## To-do item
Transcribe the text of the listing below line for line, with no changes, and leave out the pictures.

Start of The records

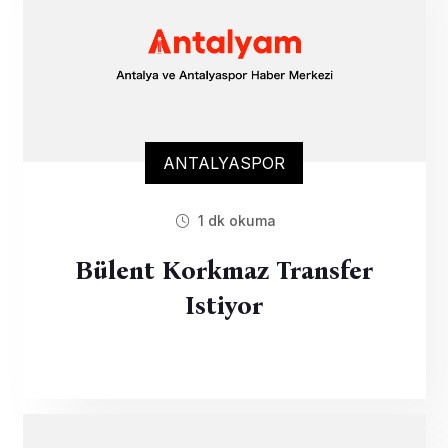
ANTALYASPOR
1 dk okuma
Bülent Korkmaz Transfer
Istiyor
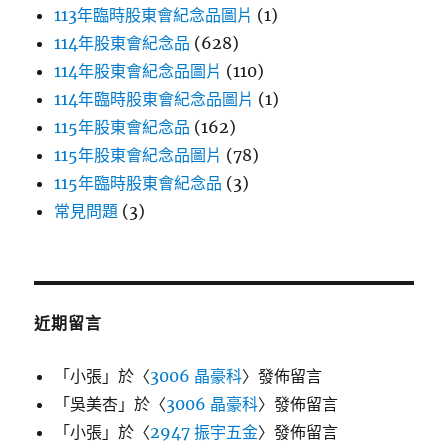
113年臨時股東會紀念品圖片
(1)
114年股東會紀念品
(628)
114年股東會紀念品圖片
(110)
114年臨時股東會紀念品圖片
(1)
115年股東會紀念品
(162)
115年股東會紀念品圖片
(78)
115年臨時股東會紀念品
(3)
常見問題
(3)
近期留言
「
小張
」於〈
3006 晶豪科
〉發佈留言
「
吳美杏
」於〈
3006 晶豪科
〉發佈留言
「
小張
」於〈
2947 振宇五金
〉發佈留言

End of The records

## Completed exercise
ANTALYASPOR
1 dk okuma
Bülent Korkmaz Transfer
Istiyor
113年臨時股東會紀念品圖片
(1)
114年股東會紀念品
(628)
114年股東會紀念品圖片
(110)
114年臨時股東會紀念品圖片
(1)
115年股東會紀念品
(162)
115年股東會紀念品圖片
(78)
115年臨時股東會紀念品
(3)
常見問題
(3)
近期留言
「
小張
」於〈
3006 晶豪科
〉發佈留言
「
吳美杏
」於〈
3006 晶豪科
〉發佈留言
「
小張
」於〈
2947 振宇五金
〉發佈留言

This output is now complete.